Pope Francis: His solution to deafness of culture warriors

Story highlights

  • Heidi Schlumpf: Francis has tried to preach a path that can't be called "liberal" or "conservative"
  • Will he lead us to see the true dangers of the culture wars in America?

Heidi Schlumpf is a columnist for the National Catholic Reporter and teaches communication at Aurora University. The opinions expressed in this commentary are solely those of the author.

(CNN)Today, Pope Francis will address a joint session of Congress. It's a truly historic moment.

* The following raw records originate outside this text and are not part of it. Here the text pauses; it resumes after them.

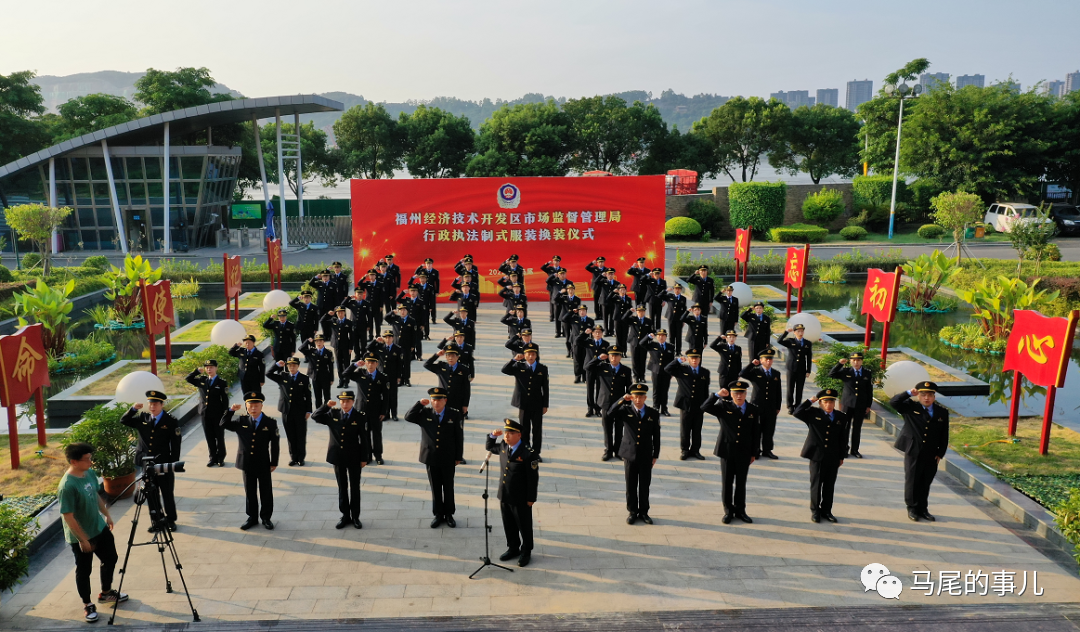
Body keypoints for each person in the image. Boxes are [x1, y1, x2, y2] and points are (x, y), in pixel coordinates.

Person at [59, 442, 126, 623]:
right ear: (74, 461)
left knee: (110, 558)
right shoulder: (67, 486)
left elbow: (96, 494)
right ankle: (87, 604)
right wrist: (82, 539)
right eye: (87, 459)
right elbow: (68, 516)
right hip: (81, 536)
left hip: (98, 527)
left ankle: (106, 592)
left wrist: (107, 515)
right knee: (84, 570)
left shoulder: (88, 473)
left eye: (91, 458)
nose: (91, 462)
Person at [120, 391, 181, 532]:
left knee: (167, 492)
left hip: (163, 463)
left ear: (161, 404)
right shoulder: (143, 417)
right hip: (147, 463)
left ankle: (170, 519)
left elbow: (176, 444)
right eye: (150, 404)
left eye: (155, 404)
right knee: (151, 493)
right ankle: (156, 520)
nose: (152, 407)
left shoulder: (170, 420)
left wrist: (172, 463)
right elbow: (124, 421)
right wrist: (133, 409)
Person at [701, 380, 760, 524]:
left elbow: (756, 432)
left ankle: (741, 510)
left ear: (746, 394)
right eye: (735, 393)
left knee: (741, 482)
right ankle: (728, 511)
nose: (739, 396)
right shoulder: (723, 406)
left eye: (742, 393)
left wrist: (754, 452)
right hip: (727, 450)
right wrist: (716, 395)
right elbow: (704, 407)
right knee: (727, 482)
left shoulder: (752, 409)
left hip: (744, 451)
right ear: (731, 394)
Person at [890, 381, 950, 522]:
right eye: (923, 395)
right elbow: (893, 402)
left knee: (926, 481)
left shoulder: (942, 412)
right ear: (919, 396)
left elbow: (944, 434)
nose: (926, 398)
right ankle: (912, 507)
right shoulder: (911, 407)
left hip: (931, 452)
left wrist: (940, 453)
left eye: (929, 395)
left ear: (934, 396)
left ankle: (923, 509)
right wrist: (909, 393)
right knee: (912, 480)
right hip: (914, 450)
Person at [405, 388, 464, 528]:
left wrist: (458, 456)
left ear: (445, 400)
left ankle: (449, 514)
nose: (436, 403)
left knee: (448, 487)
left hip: (448, 456)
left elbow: (459, 437)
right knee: (435, 487)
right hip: (431, 456)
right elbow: (408, 417)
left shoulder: (454, 414)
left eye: (439, 399)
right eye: (433, 400)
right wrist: (419, 404)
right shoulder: (425, 413)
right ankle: (438, 514)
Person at [311, 390, 371, 529]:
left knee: (355, 487)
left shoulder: (360, 416)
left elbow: (364, 439)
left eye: (348, 401)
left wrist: (364, 458)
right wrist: (326, 406)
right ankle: (345, 515)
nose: (345, 404)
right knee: (342, 487)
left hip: (354, 456)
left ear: (353, 401)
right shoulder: (333, 413)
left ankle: (355, 516)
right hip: (337, 456)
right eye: (342, 401)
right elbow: (315, 416)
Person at [221, 391, 280, 530]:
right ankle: (252, 517)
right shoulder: (241, 421)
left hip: (263, 462)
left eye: (256, 405)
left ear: (261, 406)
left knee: (266, 491)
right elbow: (223, 424)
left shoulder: (270, 422)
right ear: (246, 406)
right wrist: (230, 411)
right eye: (250, 405)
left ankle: (266, 517)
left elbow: (275, 444)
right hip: (246, 462)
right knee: (250, 491)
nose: (253, 408)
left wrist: (274, 462)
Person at [486, 419, 540, 568]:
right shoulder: (504, 446)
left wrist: (531, 498)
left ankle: (526, 550)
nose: (507, 436)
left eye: (510, 433)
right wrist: (492, 435)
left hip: (521, 498)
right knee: (508, 523)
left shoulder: (529, 454)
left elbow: (532, 479)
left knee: (524, 525)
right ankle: (513, 547)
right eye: (505, 433)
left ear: (519, 435)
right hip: (505, 494)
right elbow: (490, 447)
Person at [793, 389, 850, 523]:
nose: (829, 405)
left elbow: (843, 438)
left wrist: (842, 456)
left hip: (833, 456)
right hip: (816, 455)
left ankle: (826, 510)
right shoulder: (813, 413)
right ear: (820, 403)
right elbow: (797, 412)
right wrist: (810, 401)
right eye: (825, 402)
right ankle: (815, 511)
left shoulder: (841, 417)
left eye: (831, 402)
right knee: (816, 484)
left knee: (829, 485)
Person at [607, 384, 661, 525]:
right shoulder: (625, 410)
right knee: (630, 485)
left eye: (641, 397)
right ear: (632, 397)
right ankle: (632, 511)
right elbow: (610, 413)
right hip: (629, 454)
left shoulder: (652, 413)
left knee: (644, 485)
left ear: (645, 397)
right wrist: (622, 400)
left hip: (645, 454)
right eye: (635, 397)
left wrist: (655, 455)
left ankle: (644, 512)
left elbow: (656, 435)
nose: (638, 400)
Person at [501, 343, 550, 459]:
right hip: (523, 404)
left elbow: (545, 388)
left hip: (537, 403)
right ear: (525, 355)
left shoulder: (542, 368)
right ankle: (526, 451)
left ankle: (536, 453)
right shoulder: (519, 366)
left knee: (537, 430)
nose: (531, 357)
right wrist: (514, 360)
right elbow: (504, 370)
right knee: (524, 429)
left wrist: (545, 405)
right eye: (528, 354)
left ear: (536, 355)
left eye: (533, 354)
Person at [340, 352, 390, 465]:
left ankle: (378, 455)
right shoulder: (360, 373)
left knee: (376, 434)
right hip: (361, 409)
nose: (370, 364)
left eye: (372, 362)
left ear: (377, 363)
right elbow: (345, 374)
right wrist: (355, 365)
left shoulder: (382, 377)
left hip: (375, 410)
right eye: (368, 362)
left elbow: (386, 396)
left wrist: (383, 412)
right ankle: (367, 455)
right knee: (364, 434)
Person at [585, 346, 633, 460]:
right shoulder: (602, 367)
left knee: (619, 428)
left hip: (620, 404)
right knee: (607, 429)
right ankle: (608, 450)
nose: (614, 358)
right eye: (612, 355)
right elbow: (587, 367)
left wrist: (628, 399)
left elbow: (629, 386)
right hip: (606, 403)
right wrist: (598, 359)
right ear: (608, 356)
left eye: (616, 355)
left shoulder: (626, 370)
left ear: (620, 357)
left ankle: (618, 450)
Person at [664, 349, 711, 461]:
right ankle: (684, 450)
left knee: (697, 429)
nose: (694, 360)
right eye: (692, 358)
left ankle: (695, 450)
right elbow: (667, 369)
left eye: (696, 358)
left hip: (699, 404)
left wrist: (706, 404)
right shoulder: (682, 369)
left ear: (699, 359)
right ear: (688, 359)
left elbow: (705, 390)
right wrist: (678, 360)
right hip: (685, 404)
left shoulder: (705, 372)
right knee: (685, 428)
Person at [266, 357, 313, 467]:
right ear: (287, 366)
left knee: (300, 435)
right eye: (290, 365)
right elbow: (268, 374)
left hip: (300, 411)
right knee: (290, 435)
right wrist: (277, 365)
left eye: (294, 365)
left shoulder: (304, 378)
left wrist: (308, 410)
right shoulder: (283, 376)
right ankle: (293, 457)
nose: (292, 367)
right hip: (286, 411)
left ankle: (301, 458)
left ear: (298, 366)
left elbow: (308, 396)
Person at [828, 352, 874, 458]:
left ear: (862, 361)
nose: (856, 362)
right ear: (850, 361)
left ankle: (855, 450)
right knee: (845, 427)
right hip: (847, 404)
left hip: (860, 405)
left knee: (857, 428)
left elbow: (869, 390)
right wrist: (839, 364)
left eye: (858, 360)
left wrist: (868, 405)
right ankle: (844, 449)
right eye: (853, 360)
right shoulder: (845, 371)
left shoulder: (867, 373)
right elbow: (832, 374)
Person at [739, 348, 783, 460]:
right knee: (756, 429)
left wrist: (778, 406)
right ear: (761, 360)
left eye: (770, 359)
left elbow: (778, 391)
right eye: (766, 359)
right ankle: (756, 450)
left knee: (769, 429)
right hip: (757, 405)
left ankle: (767, 450)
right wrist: (751, 364)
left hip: (771, 407)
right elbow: (742, 374)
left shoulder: (776, 373)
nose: (769, 361)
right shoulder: (755, 372)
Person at [185, 359, 229, 467]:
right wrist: (196, 372)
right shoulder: (202, 380)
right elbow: (188, 379)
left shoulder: (222, 383)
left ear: (216, 368)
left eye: (211, 367)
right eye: (207, 368)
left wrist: (225, 414)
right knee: (209, 437)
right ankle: (212, 457)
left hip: (217, 414)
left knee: (219, 436)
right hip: (205, 414)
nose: (209, 369)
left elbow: (225, 400)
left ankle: (220, 458)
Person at [424, 346, 472, 424]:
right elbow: (426, 365)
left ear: (458, 357)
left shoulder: (464, 370)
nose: (450, 358)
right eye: (448, 356)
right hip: (443, 401)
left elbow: (466, 389)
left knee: (457, 423)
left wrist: (465, 405)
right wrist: (436, 355)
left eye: (453, 356)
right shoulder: (441, 366)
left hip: (457, 401)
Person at [365, 330, 405, 423]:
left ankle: (394, 414)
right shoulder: (379, 347)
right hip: (381, 376)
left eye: (389, 337)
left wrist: (399, 376)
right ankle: (386, 413)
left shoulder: (397, 349)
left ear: (393, 338)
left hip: (392, 376)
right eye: (386, 337)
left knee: (393, 395)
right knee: (383, 395)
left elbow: (400, 364)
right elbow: (368, 348)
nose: (388, 339)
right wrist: (375, 340)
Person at [777, 324, 813, 415]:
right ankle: (790, 406)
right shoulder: (790, 341)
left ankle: (797, 406)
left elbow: (809, 357)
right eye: (798, 331)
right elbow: (779, 341)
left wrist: (808, 370)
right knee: (790, 388)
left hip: (801, 369)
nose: (800, 333)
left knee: (799, 388)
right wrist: (786, 332)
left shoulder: (807, 343)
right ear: (794, 332)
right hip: (791, 368)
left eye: (802, 331)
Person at [640, 329, 676, 415]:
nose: (661, 337)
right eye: (659, 335)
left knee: (664, 390)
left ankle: (664, 408)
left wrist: (672, 372)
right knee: (656, 390)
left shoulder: (670, 346)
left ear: (666, 337)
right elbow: (641, 343)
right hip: (655, 370)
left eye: (663, 335)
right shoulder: (653, 345)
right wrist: (648, 337)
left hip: (666, 371)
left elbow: (672, 360)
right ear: (657, 337)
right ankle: (655, 407)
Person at [384, 302, 421, 384]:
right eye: (401, 310)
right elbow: (385, 317)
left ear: (407, 311)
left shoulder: (411, 320)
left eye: (404, 310)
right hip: (396, 344)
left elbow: (414, 334)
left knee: (406, 362)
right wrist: (392, 312)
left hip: (406, 345)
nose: (402, 312)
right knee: (398, 363)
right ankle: (399, 379)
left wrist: (412, 345)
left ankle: (406, 379)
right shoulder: (395, 319)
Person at [579, 325, 611, 414]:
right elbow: (577, 341)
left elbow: (608, 357)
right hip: (590, 368)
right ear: (592, 333)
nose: (598, 334)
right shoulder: (588, 342)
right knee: (590, 389)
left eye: (600, 332)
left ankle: (597, 408)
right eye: (596, 332)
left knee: (599, 389)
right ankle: (590, 408)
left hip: (600, 368)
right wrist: (585, 334)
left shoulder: (606, 344)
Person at [299, 333, 335, 408]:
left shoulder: (328, 352)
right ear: (315, 342)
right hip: (315, 377)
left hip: (325, 377)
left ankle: (327, 412)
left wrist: (331, 379)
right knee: (318, 397)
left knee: (327, 397)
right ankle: (319, 412)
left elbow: (331, 367)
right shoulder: (311, 351)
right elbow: (300, 349)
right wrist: (307, 341)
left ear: (323, 341)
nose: (319, 343)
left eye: (320, 341)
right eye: (317, 341)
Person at [320, 306, 354, 387]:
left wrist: (350, 347)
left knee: (346, 363)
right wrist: (328, 314)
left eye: (342, 312)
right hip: (336, 346)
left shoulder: (348, 322)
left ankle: (346, 381)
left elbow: (352, 336)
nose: (340, 314)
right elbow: (322, 321)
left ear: (344, 313)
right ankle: (341, 380)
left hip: (345, 346)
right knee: (339, 364)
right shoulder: (333, 321)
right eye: (338, 312)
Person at [623, 304, 654, 382]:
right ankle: (636, 376)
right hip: (634, 342)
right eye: (639, 311)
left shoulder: (648, 321)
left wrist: (651, 336)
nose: (641, 313)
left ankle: (642, 376)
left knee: (642, 360)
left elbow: (651, 331)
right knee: (635, 360)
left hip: (644, 343)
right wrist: (629, 311)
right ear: (636, 312)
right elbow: (623, 319)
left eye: (642, 311)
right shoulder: (633, 319)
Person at [563, 304, 594, 378]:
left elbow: (592, 332)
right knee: (576, 360)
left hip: (585, 342)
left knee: (584, 358)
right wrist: (572, 312)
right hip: (575, 342)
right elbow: (563, 319)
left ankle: (584, 376)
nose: (582, 312)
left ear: (586, 311)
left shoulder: (590, 321)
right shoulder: (574, 319)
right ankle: (577, 375)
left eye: (583, 311)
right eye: (580, 311)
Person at [556, 283, 583, 354]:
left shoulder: (577, 299)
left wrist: (577, 310)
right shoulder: (564, 298)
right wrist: (560, 292)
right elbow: (555, 299)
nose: (570, 291)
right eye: (569, 290)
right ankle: (569, 351)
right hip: (565, 319)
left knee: (574, 335)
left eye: (572, 289)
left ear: (574, 290)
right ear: (567, 290)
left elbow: (579, 308)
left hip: (574, 319)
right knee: (567, 336)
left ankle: (574, 350)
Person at [663, 284, 688, 355]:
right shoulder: (670, 296)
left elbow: (684, 310)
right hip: (671, 317)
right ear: (674, 289)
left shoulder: (683, 298)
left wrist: (684, 320)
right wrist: (666, 290)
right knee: (671, 335)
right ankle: (671, 350)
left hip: (679, 319)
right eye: (676, 288)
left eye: (679, 289)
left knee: (678, 335)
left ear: (680, 290)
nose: (677, 290)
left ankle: (678, 351)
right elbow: (659, 296)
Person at [607, 283, 633, 348]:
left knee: (624, 335)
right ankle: (618, 349)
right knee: (618, 335)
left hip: (625, 319)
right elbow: (607, 299)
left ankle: (624, 350)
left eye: (624, 290)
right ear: (618, 291)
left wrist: (630, 311)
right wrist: (613, 292)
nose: (622, 291)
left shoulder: (628, 298)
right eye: (621, 290)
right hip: (617, 318)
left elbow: (630, 307)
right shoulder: (615, 297)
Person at [545, 267, 571, 333]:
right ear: (558, 275)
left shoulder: (569, 282)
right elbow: (547, 280)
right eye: (560, 274)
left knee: (565, 317)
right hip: (557, 302)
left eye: (563, 274)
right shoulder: (554, 281)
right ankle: (558, 332)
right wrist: (553, 275)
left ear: (566, 274)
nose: (562, 275)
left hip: (565, 302)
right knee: (557, 318)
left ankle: (565, 331)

Sadly, the pope's first visit to the United States has already been marred by public fighting on the part of culture warriors from both sides of the political spectrum, the Catholic Church, and the media.
Philadelphia's Democratic Mayor Michael Nutter hopes to change the pope's mind on LGBT issues, while Arizona Republican Congressman Paul Gosar has threatened to boycott the pope's congressional address over the issue of climate change.
    Heidi Schlumpf
    Church activists also have been voicing their talking points. A worldwide conference of those who favor opening ordination to women met this past weekend in Philadelphia, timed to send a message to Pope Francis about women's issues, while conservative Catholics have been busy lamenting how President Obama disrespects the Holy Father by including guests who disagree with church teaching at the White House reception.
    It's all so predictable. Now, if everyone -- from members of Congress to members of the media -- would just put down their protest signs and listen to the Pope, we might be able to move beyond the culture-war mentality that takes up so much of our energy.
    "If you are different than me, why don't we talk? Why do we always throw rocks at that which separates us?" Pope Francis said in some off-the-cuff remarks to a gathering of young people in Cuba on Sunday. "Why don't we hold hands in that which we have in common?"
    Rather than close ourselves off from those who disagree with us or fight one another, people should talk about their differences, the Pope urged. Only then can we move toward a "social friendship" and begin to solve the problems that threaten the common good, he said.
    "Social enmity destroys," the pope said. "A family is destroyed by enmity. A country is destroyed by enmity. The world is destroyed by enmity. And the biggest enmity is war. And today we see that the world is destroying itself with war because people are incapable of sitting down and talking."
    While Pope Francis likely was speaking of literal war, his words could equally apply to the cultural wars in Congress and the Catholic Church. It's not that issues such as gay marriage or women's ordination don't matter. I, for one, have consistently supported both, and I admire those who are willing to fight for things they believe in.
    But what about the cost of these incessant, ideological battles, with their mudslinging and demonization? As a culture, we pay those costs in oversimplified, almost caricatured arguments and debates, in governmental paralysis and, perhaps most dangerous of all, in spiritual malaise.
    Throughout his two-and-a-half-year papacy, Francis has tried to preach and model a different approach, one that cannot be neatly categorized as "liberal" or "conservative."
    First, he avoids overemphasizing the "hot button" culture-war issues, while at the same time returning, again and again, to what he sees as core issues: the suffering of so many people around the world, especially the poor, and, indeed, our own suffering planet.
    Pope Francis does this with such authenticity that even cynical media types, like me, can't help but be impressed. Would that our elected representatives could heed his example.
    The deep differences that culture-war issues represent are real, and I'm not suggesting we ignore them. But the only way forward is to begin to hear, to really listen to, the other side.
    The one place I have experienced such respectful listening among people of widely diverging opinions is in a group of Catholic freelance writers connected through the Internet. Perhaps it was our common faith that enabled us to share the same virtual space peaceably; often we had to "agree to disagree." But we did not resign in a huff or resort to name-calling. I'd like to believe this could be possible in other groups, too -- even Congress.
    More than a decade ago another man tried to highlight the dangers of culture wars in America, insisting that there was not a "liberal America" and a "conservative America," but rather the United States of America. Yet Barack Obama was not able to end the "politics of cynicism" he decried in his 2004 speech to the Democratic National Convention. If anything, his presidency has served as a lightning rod for that cynicism.
    Obama instead called for a "politics of hope." Perhaps Pope Francis is the man to help lead us there.